> Data to process:
Segment Open

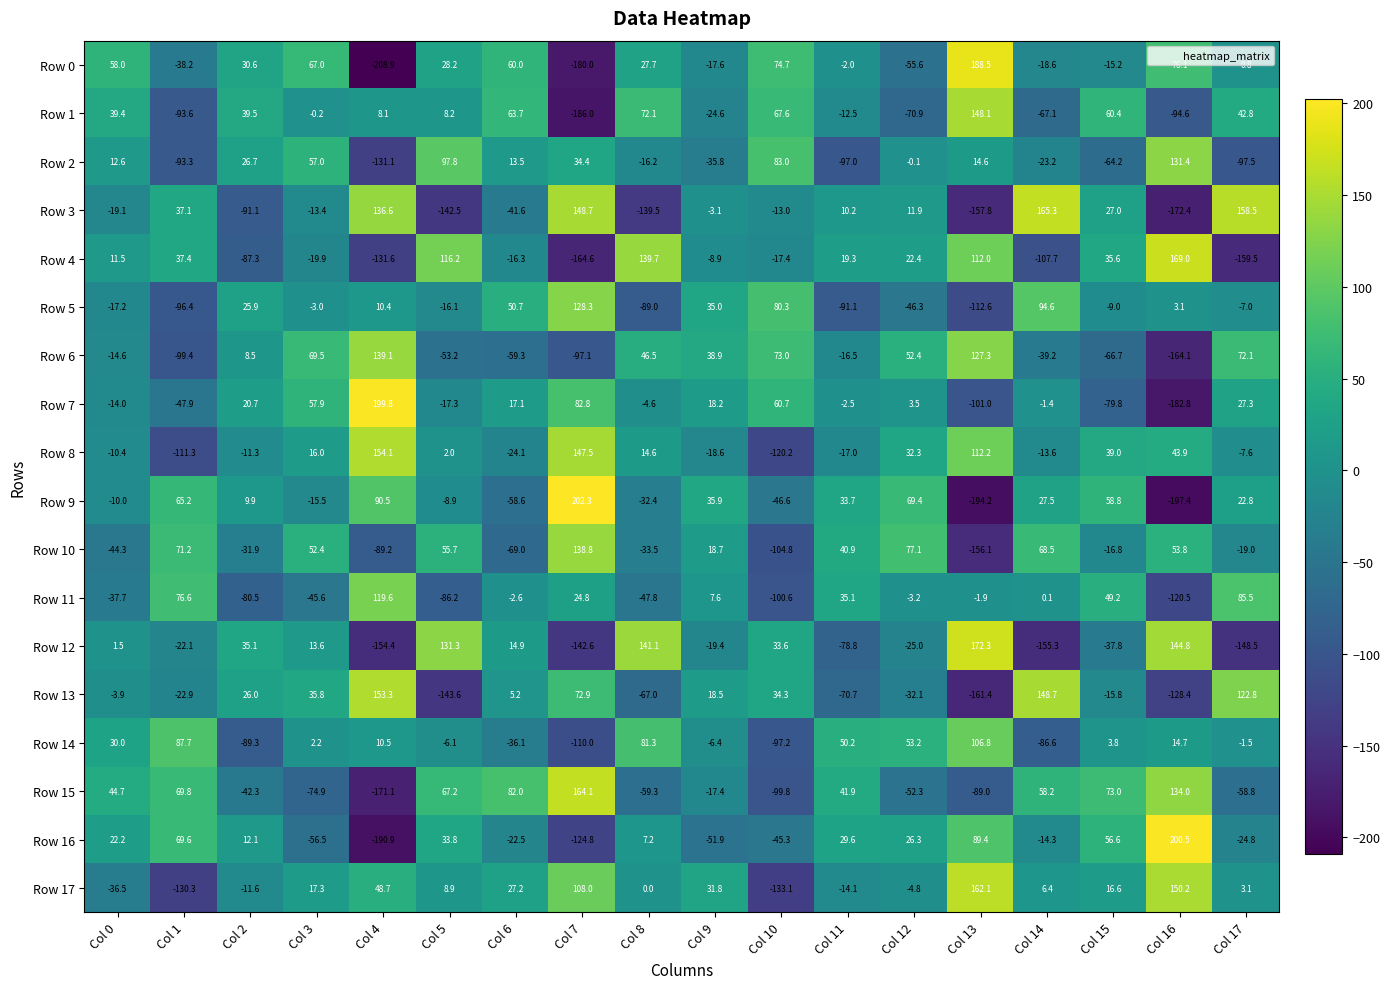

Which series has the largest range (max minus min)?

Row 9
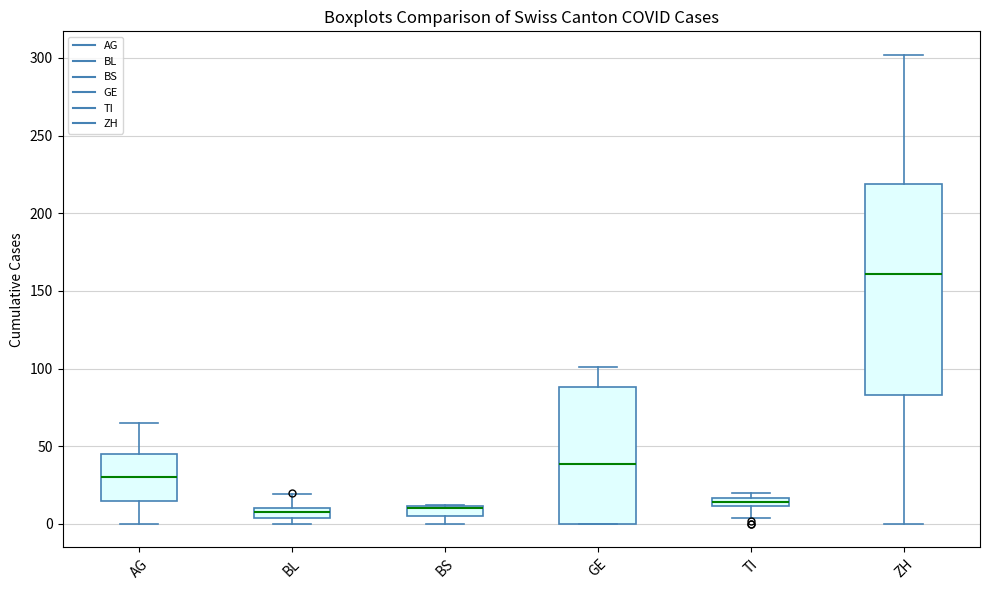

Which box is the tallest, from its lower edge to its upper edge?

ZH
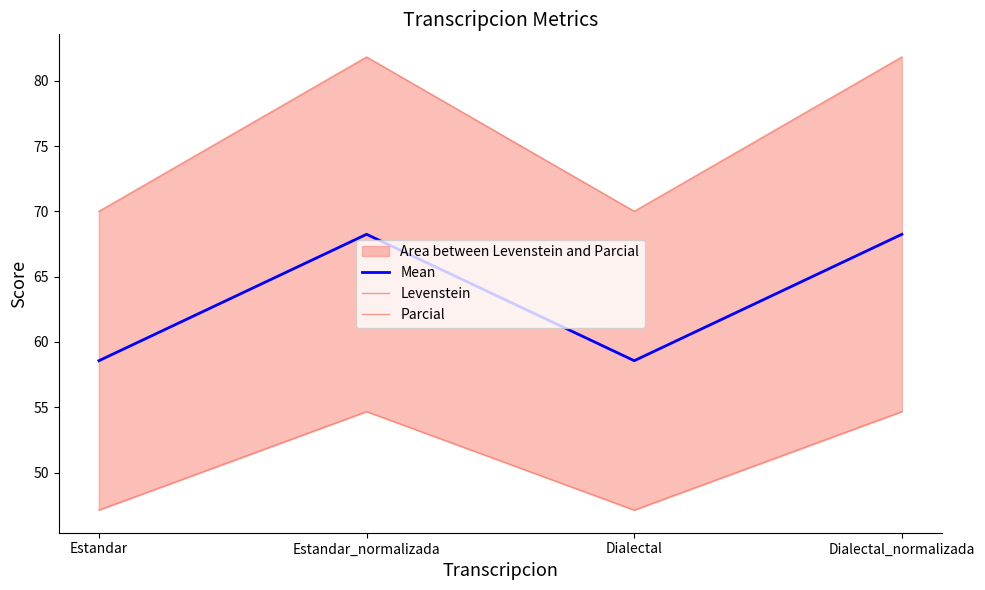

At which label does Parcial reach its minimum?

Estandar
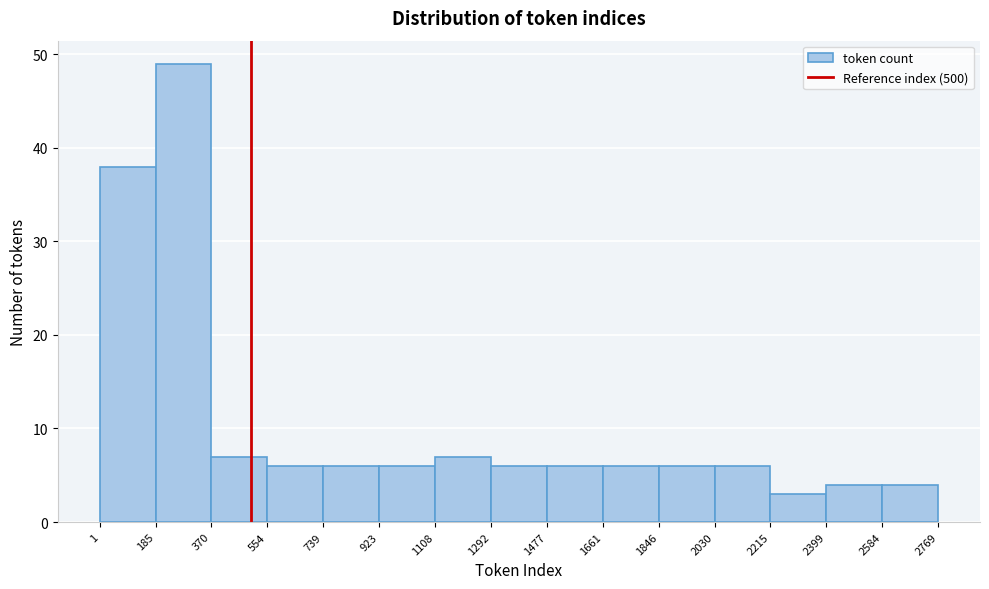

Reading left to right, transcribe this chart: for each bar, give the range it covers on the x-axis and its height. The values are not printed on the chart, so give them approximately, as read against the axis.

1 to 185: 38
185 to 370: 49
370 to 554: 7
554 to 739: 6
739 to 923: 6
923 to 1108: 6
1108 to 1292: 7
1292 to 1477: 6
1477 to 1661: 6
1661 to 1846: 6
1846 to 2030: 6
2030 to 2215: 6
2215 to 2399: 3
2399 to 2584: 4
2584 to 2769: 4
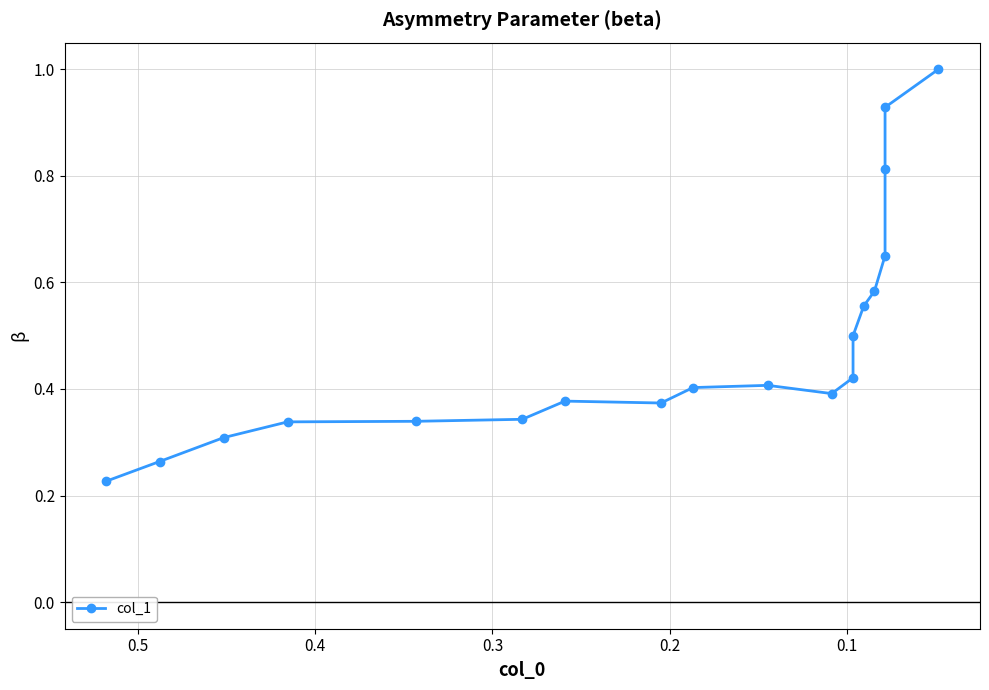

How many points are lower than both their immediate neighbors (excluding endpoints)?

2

Segment Closed

> Problem to solve:
Reproduce every line of the material above verbatim, omitting the pictures.

> Task answer:
Which series has the largest range (max minus min)?

Row 9

Which box is the tallest, from its lower edge to its upper edge?

ZH

At which label does Parcial reach its minimum?

Estandar

Reading left to right, transcribe this chart: for each bar, give the range it covers on the x-axis and its height. The values are not printed on the chart, so give them approximately, as read against the axis.

1 to 185: 38
185 to 370: 49
370 to 554: 7
554 to 739: 6
739 to 923: 6
923 to 1108: 6
1108 to 1292: 7
1292 to 1477: 6
1477 to 1661: 6
1661 to 1846: 6
1846 to 2030: 6
2030 to 2215: 6
2215 to 2399: 3
2399 to 2584: 4
2584 to 2769: 4

How many points are lower than both their immediate neighbors (excluding endpoints)?

2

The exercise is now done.